Voix d’anges pour mots de grands…
Francis Poulenc (1899-1963), Litanies à la Vierge Noire pour chœur et orgue. Olivier Messiaen (1908-1992), Louange à l’immortalité de Jésus pour violon et orgue. Jehan Alain (1911-1940), Ave Maria sur une vocalise dorienne pour chœur a cappella ; Trois Mouvements pour violon et orgue. Olivier Messiaen, O Sacrum Convivium, pour chœur a cappella. Gabriel Fauré (1845-1924), Requiem op. 48, pour solistes, chœur, violon solo et orgue.
Dans le cadre des Automnales de l’orgue, du 100e anniversaire de l’Armistice de 1918, 110e anniversaire de la naissance d’Olivier Messiaen.
Samuel Coquard, direction musicale (notre entretien ici). Luca Volfin, soprano enfant ; Laurent Arcaro, baryton. Luc Antonini, orgue. Anne-Cécile Brielles, violon. Maîtrise des Bouches-du-Rhône, pôle d’Art Vocal. Asmara chœur de chambre.
Par quel miracle, en ce dimanche après-midi, la collégiale Saint-Didier d’Avignon s’est-elle remplie au-delà de toute attente, même en comptabilisant les familles et amis des 47 petits choristes et de leur chef, des deux instrumentistes bien connus localement, et les mélomanes fidèles aux trois structures qui co-réalisaient ce concert, l’Opéra Grand Avignon, Musique Sacrée-Orgue en Avignon et la Maîtrise des Bouches-du-Rhône ? L’affiche n’était pourtant pas « grand public », puisque, à côté du – certes célèbre – Requiem de Fauré (dans sa 1e version, pour chœur d’enfants, créée sous la direction du compositeur, 1888-93) figuraient des œuvres moins directement accessibles, Poulenc et Messiaen, compositeurs qui ont tous deux des attaches avec la ville d’Avignon : l’un, pour y avoir écrit un acte de ses Dialogues des Carmélites, l’autre pour y être né il y a juste 110 ans, et y avoir été baptisé dans cette église même, le jour de Noël ; j’avais d’ailleurs la plaque murale commémorative, juste dans mon champ visuel tout au long du concert…
Le concert, alternant les œuvres chorales et les pièces instrumentales (repos pour les voix) aux univers complémentaires, fut de belle qualité.
Le dispositif vidéo avait été confié à Jean-Pierre Lecaudey ; la caméra fixe, à la tribune, captait les jeux de mains (pas de pieds, contrairement à la caméra mobile de Gonzague Zeno, habituellement chargé des retransmissions sur écran), notamment les croisements virtuoses dans les Trois Mouvements de Jehan Alain, compositeur que Luc Antonini a eu à cœur de faire connaître depuis quelques années, accueillant jadis sa sœur lors d’un concert exceptionnel.
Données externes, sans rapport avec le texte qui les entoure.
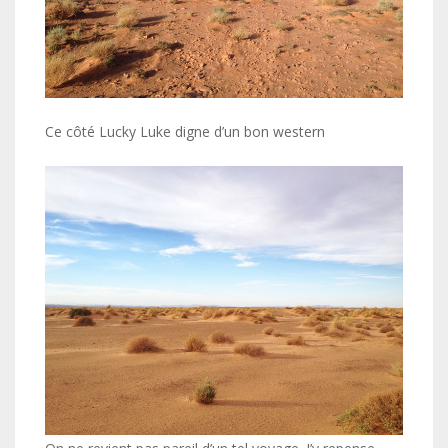
Ce côté Lucky Luke digne d’un bon western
Le jeu d’archet d’Anne-Cécile Brielles a été également capté plus longuement dans la Louange de Messiaen.
La Maîtrise, en formations variables suivant les œuvres (Chœur d’enfants, Jeune Chœur et Chœur de chambre professionnel Asmara – hommes seulement, les voix féminines étant assurées par les enfants -) a recueilli des applaudissements mérités. Rigueur, discipline quasi militaire, en uniforme sombre, forcent l’admiration.
La diction impeccable, tant en latin qu’en français, rendait inutile tout livret de texte… d’ailleurs absent, la feuille de salle étant minimaliste.
On est impressionné par la technique de ces jeunes artistes, jouant avec un brio confirmé, du fortissimo au pianissimo, avec des finales tenues solidement, jusqu’à bouche fermée en un instant suspendu (O Sacrum Convivium). Le « Pie Jesu », chanté de la tribune, sans partition, a montré dans le jeune Luca Volfin un timbre clair, une projection parfaite et une maestria qui fait honneur à son chef de chœur Samuel Coquard (notre entretien)… avec un roulement des « r » comme un pro ! Et l’excellent baryton Laurent Arcaro a offert un « Libera me » bouleversant, malgré une voix que les premiers frimas avaient quelque peu malmenée.
Encore plus bouleversantes encore, toutes ces suppliques d’adultes confrontés de près à la mort, dans des bouches juvéniles et des voix d’anges, si jeunes, si jeunes…
Le public a été sensible à la qualité de l’interprétation et de la direction musicale, à l’émotion partagée.
Il y a tout juste un an, l’Orchestre Régional Avignon-Provence, avec deux solistes, donnait l’autre version de ce Requiem (notre compte rendu ici).
La Maîtrise des Bouches-du-Rhône donnera le même concert à Aix-en-Provence, le dimanche 11 novembre à 16h, à la cathédrale Saint-Sauveur. Puis elle partira en tournée en Vendée pour le festival des choeurs d’enfants. Elle reviendra à Avignon, à la collégiale St-Symphorien-les-Carmes le 23 décembre, en co-réalisation avec l’Opéra Grand Avignon et avec la Maîtrise de l’Opéra Grand Avignon, pour un concert de Noël. (G.ad. Photos de concert, G.ad.)